Na análise de Juscileide Braga, doutora em Educação e professora do Departamento de Teoria e Prática do Ensino da Universidade Federal do Ceará (UFC), a dificuldade em matemática é democrática: atinge crianças, jovens e adultos, de todo o País. Mas a melhor estrutura da rede privada distancia estudantes e dissolve a equidade.

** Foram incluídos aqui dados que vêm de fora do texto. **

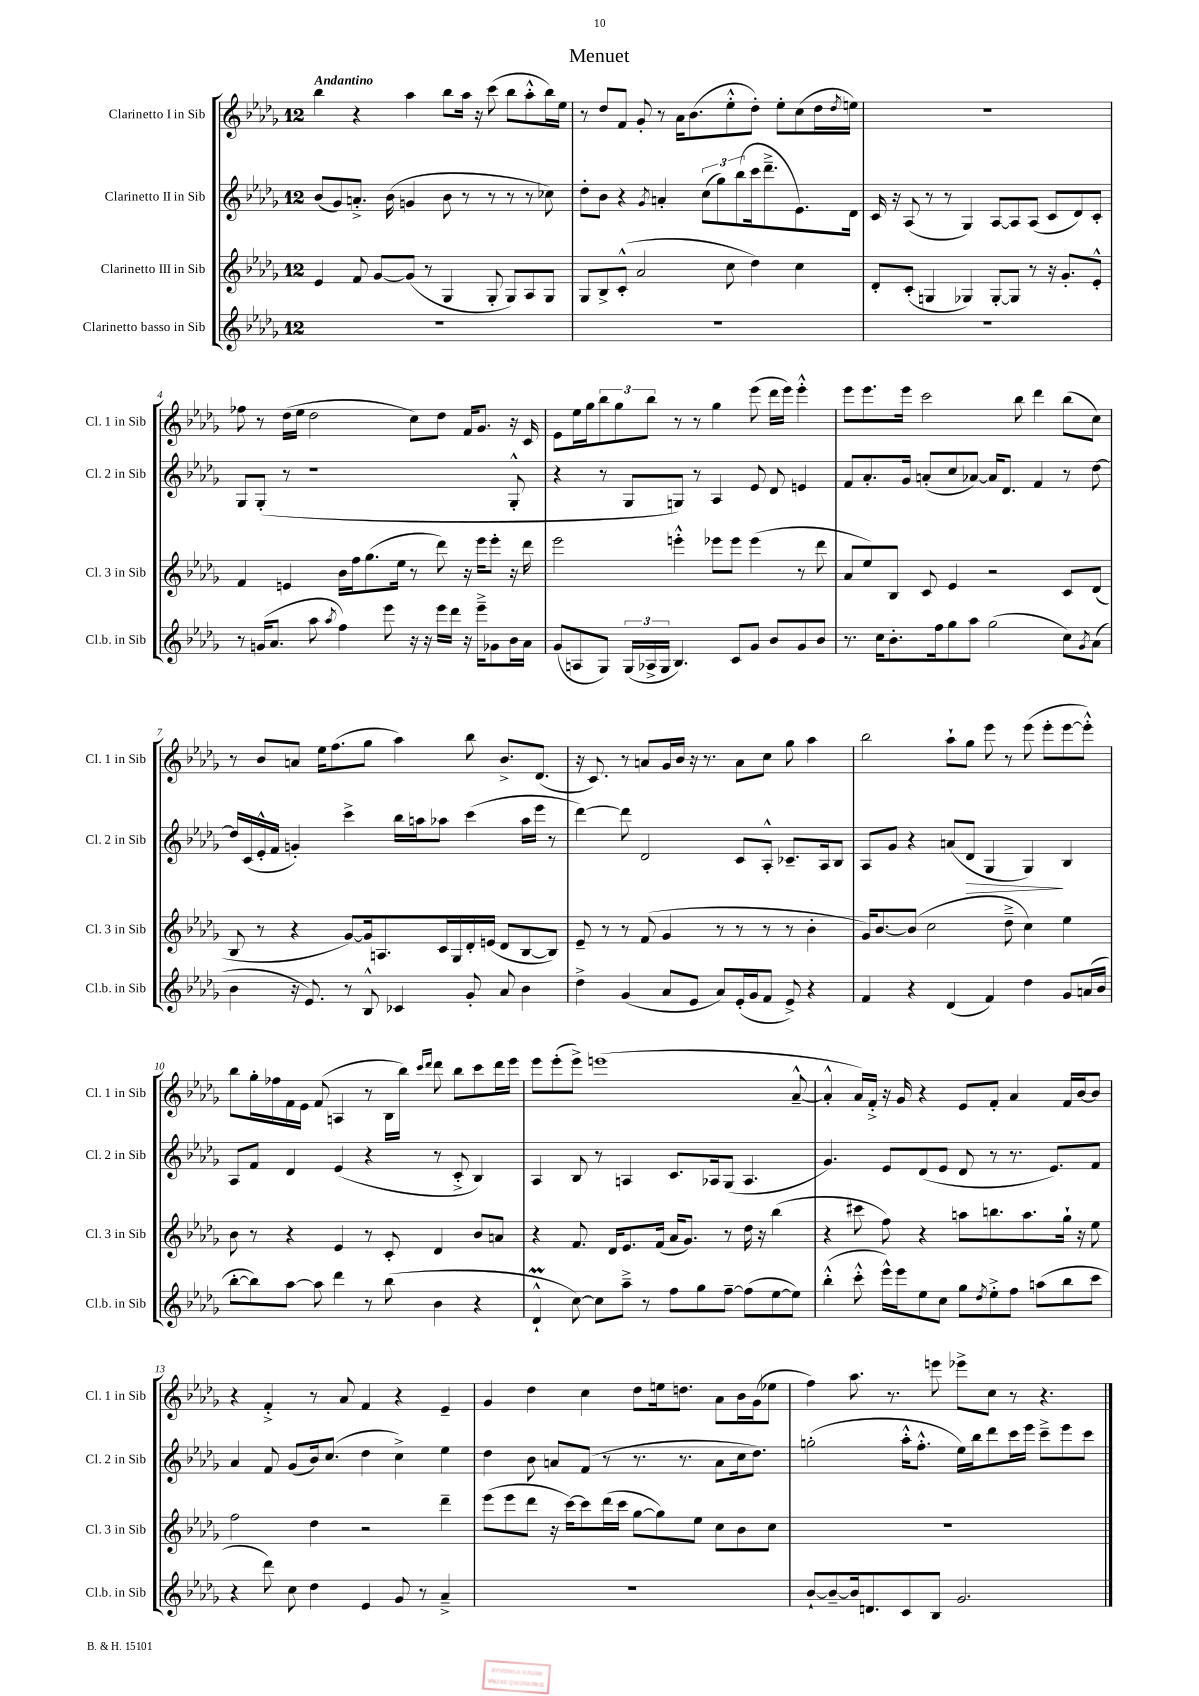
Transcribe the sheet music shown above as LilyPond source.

\header { title = "Menuet" }
<<
\new StaffGroup <<
\new Staff = "s0" \with { instrumentName = "Clarinetto I in Sib" shortInstrumentName = "Cl. 1 in Sib" } {
    \clef treble \key des \major \once \override Staff.TimeSignature.style = #'single-digit \time 12/8 \tempo "Andantino"
    bes''4 r4 aes''4 bes''8 aes''16 r16 c'''8( bes''8 aes''8-.-^ bes''16) ees''16 |
    r8 des''8 f'8 ges'8-. r8 aes'16 bes'8.( ees''8-.-^ des''8-.) ees''8-. c''8( des''16 \acciaccatura { des''8 } e''16) |
    R1. |
    fes''8 r8 des''16( ees''16 des''2 c''8) des''8 f'16 ges'8. r16 c'16 |
    ees'8 ees''16 ges''16 \tuplet 3/2 { bes''8 ges''8 bes''8 } r8 r8 ges''4 ees'''8( des'''16 ees'''16) ees'''4-.-^ |
    ees'''8 ees'''8. ees'''16 c'''2 bes''8 des'''4 bes''8( c''8) |
    r8 bes'8 a'8 ees''16 f''8.( ges''8 aes''4) bes''8 bes'8.-> des'8.( |
    r16 c'8.) r8 a'8 ges'16 bes'16 r16 r8. a'8 c''8 ges''8 aes''4 |
    bes''2 aes''8-! ges''8 ees'''8 r8 ees'''8( ees'''8-. ees'''8~ ees'''8-.-^) |
    bes''8 ges''16-. fes''16 f'16 ees'16 f'8( a4 r8 bes16 bes''16) \grace { c'''16 des'''16 } des'''8 bes''8 c'''8 des'''16 ees'''16 |
    ees'''8 ees'''8-.( ees'''8->) e'''1( aes'8~---^ |
    aes'4-.-^ aes'16) f'16-.-> r16 ges'16 r4 ees'8 f'8-. aes'4 f'16 bes'16~ bes'8 |
    r4 f'4-.-> r8 aes'8 f'4 r4 ees'4-- |
    ges'4 des''4 c''4 des''8 e''16 d''8. aes'8 bes'16 ges'16( ees''8 |
    f''4) aes''8. r8. e'''8 ees'''8-> c''8 r8 r4. \bar "|." |
}
\new Staff = "s1" \with { instrumentName = "Clarinetto II in Sib" shortInstrumentName = "Cl. 2 in Sib" } {
    \clef treble \key des \major \once \override Staff.TimeSignature.style = #'single-digit \time 12/8
    bes'8( ges'8) a'8.-.-> bes'16( g'4 bes'8 r8 r8 r8 r8 ces''8) |
    des''8-. bes'8 r4 \acciaccatura { ges'8 } a'4-. \tuplet 3/2 { c''8( ges''8) bes''8( } c'''16 des'''8.---> ees'8.) des'16 |
    c'16 r16 aes8( r8 r8 ges4) aes8~ aes8 aes8( c'8 des'8) c'8-. |
    ges8 ges8-.( r8 r1 ges8-.-^ |
    r4 r8 ges8 g8) r8 aes4 ees'8 des'8 e'4 |
    f'8 aes'8.-. ges'16 a'8-.( c''8 aes'8~) aes'16 des'8. f'4 r8 des''8~ |
    des''16 c'16( ees'16-.-^ f'16 g'4-.) c'''4-> bes''16 a''16 aes''8 c'''4( aes''16 ees'''16 r8 |
    des'''4~) des'''8 des'2 c'8 aes8-.-^ ces'8.-- aes16 bes8 |
    aes8 ges'8 r4 a'8( des'8\> ges4 ges4\!) bes4 |
    aes8 f'8 des'4 ees'4( r4 r8 c'8-.-> bes4) |
    aes4 bes8 r8 a4 c'8. aes16 ges8( aes4. |
    ges'4.) ees'8 des'8( ees'8 des'8 r8 r8. ees'8.) f'8 |
    aes'4 f'8 ges'8( bes'16) c''8.( des''4 c''4->) ees''4 |
    des''4 bes'8 a'8 f'8( r8 r8. r8. a'8 c''16 des''8.) |
    g''2-.( aes''16-.-^ f''8.-.-^ ees''16) bes''16 des'''8 c'''16 ees'''16 c'''8---> ees'''8 c'''8 \bar "|." |
}
\new Staff = "s2" \with { instrumentName = "Clarinetto III in Sib" shortInstrumentName = "Cl. 3 in Sib" } {
    \clef treble \key des \major \once \override Staff.TimeSignature.style = #'single-digit \time 12/8
    ees'4 f'8 ges'8~ ges'8( r8 ges4 ges8-. ges8) aes8 ges8 |
    ges8 bes8-> c'8-.-^( aes'2 c''8 des''4) c''4 |
    des'8-. c'8-.( g4 ges4) ges8~-. ges8 r8 r16 ges'8.-. ees'8-.-^ |
    f'4 e'4 bes'16 f''16 ges''8.( ees''16 r8 des'''8) r16 ees'''16 ees'''8-. r16 des'''16 |
    ees'''2 e'''4-.-^ ees'''8 ees'''8 ees'''4( r8 des'''8 |
    aes'8 ees''8) bes8 c'8 ees'4 r2 c'8 des'8( |
    bes8 r8 r4 ges'8~) ges'16 a8. c'16 ges16 des'16-. e'16( des'8 bes8~ bes8) |
    ees'8-- r8 r8 f'8( ges'4 r8 r8 r8 r8 bes'4-. |
    ges'16) bes'8.~ bes'8( c''2 des''8---> c''4) ees''4 |
    bes'8 r8 r4 ees'4 r8 c'8-. des'4 bes'8 a'8 |
    r4 f'8. des'16 ees'8. f'16( aes'16 ges'8.) r8 des''16 r16 bes''4( |
    r4 cis'''8 f''8) r4 a''8 b''8. a''8. ges''16-! r16 ees''8 |
    f''2 des''4 r2 des'''4-- |
    ees'''8( ees'''8 des'''8 r16 c'''16~) c'''8 des'''16( c'''16 ges''8~ ges''8) ees''8 c''8 bes'8 c''8 |
    R1. \bar "|." |
}
\new Staff = "s3" \with { instrumentName = "Clarinetto basso in Sib" shortInstrumentName = "Cl.b. in Sib" } {
    \clef treble \key des \major \once \override Staff.TimeSignature.style = #'single-digit \time 12/8
    R1. |
    R1. |
    R1. |
    r8 g'16( aes'8. aes''8 \acciaccatura { aes''8 } f''4) ees'''8 r16 r16 ees'''16 des'''16 r16 ees'''16---> ges'8 bes'16 aes'16 |
    ges'8( a8 ges8) \tuplet 3/2 { ges16( aes16-> ges16 } bes4.) c'8 ges'8 bes'8 ges'8 bes'8 |
    r8. c''16 bes'8.-. f''16 ges''8 aes''8 ges''2( c''8) \acciaccatura { ges'8 } aes'8( |
    bes'4 r16 ees'8.) r8 bes8-^ ces'4 ges'8-. aes'8 bes'4 |
    des''4-> ges'4( aes'8 ees'8 aes'8) ees'16-.( ges'16 f'8 ees'8->) r4 |
    f'4 r4 des'4( f'4) des''4 ges'8 a'16( bes'16 |
    bes''8~-. bes''8) aes''8~ aes''8 des'''4 r8 bes''8( bes'4 r4 |
    des'4-!-^\prall c''8~) c''8 aes''8---> r8 f''8 ges''8 f''8~-- f''8( ees''8~ ees''8) |
    bes''4-.-^( c'''8-.-^ ees'''16-^) ees'''16 ees''8 c''8 ges''8 \acciaccatura { des''8 } ees''8-.-> f''8 a''8( bes''8 c'''8 |
    r4 des'''8) c''8 des''4 ees'4 ges'8 r8 aes'4---> |
    R1. |
    bes'8~-! bes'8~-- bes'16 d'8. c'8 bes8 ges'2. \bar "|." |
}
>>
>>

"O contexto social, econômico e político também influencia. Numa sala quente, com um ventilador funcionando, será que os alunos prestam atenção na aula ou estão preocupados em amenizar o desconforto? Na escola particular, se o aluno tem dificuldade, à tarde ele tem um monitor pra tirar essas dúvidas. Na rede pública, o professor não pode parar e fazer o trabalho individual. O que fazer com quem não consegue acompanhar o conteúdo?", provoca Juscileide.

Os fatores que agravam esse cenário perpassam a formação profissional e a adoção de novas metodologias, sim, mas podem ser atribuídos também à falta de investimento. "Precisamos ter muito cuidado ao dizer que a culpa é da base: não é o caso. Os melhores índices são nos anos iniciais, por que isso não continua ao longo dos anos? As escolas públicas começam a focar em matemática no 3º ano fundamental, isso gera uma lacuna, e os professores precisam acelerar para que os alunos tenham rendimento esperado no Saeb. Mas o trabalho precisa ser continuado. Em matemática, é preciso que o estudante compreenda, e não só memorize".

É por isso e também pelas deficiências na própria língua portuguesa que, na avaliação de Juscileide, os estudantes da rede pública "chegam com dificuldade" ao Enem. "Precisamos de abordagens que façam o aluno pensar. O Enem não foca em fórmulas, traz elementos matemáticos relacionados com situações reais. Como entender um problema se o estudante só foi ensinado a fazer conta?", questiona.

Para Juscileide, as mudanças comportamentais da sociedade impõem novas formatações na rede de ensino, para mitigar os déficits de aprendizagem e o abismo de oportunidades entre as distintas classes sociais. "A sociedade está mudando, a escola precisa acompanhar. Aulas expositivas são muito centradas no professor. Precisamos focar no aluno, para que ele possa ser mais proativo, participativo, canalize a energia para a resolução de problemas de situações reais. O caminho é tentar fazer com que o estudante seja mais importante no processo de ensino e aprendizado", sentencia.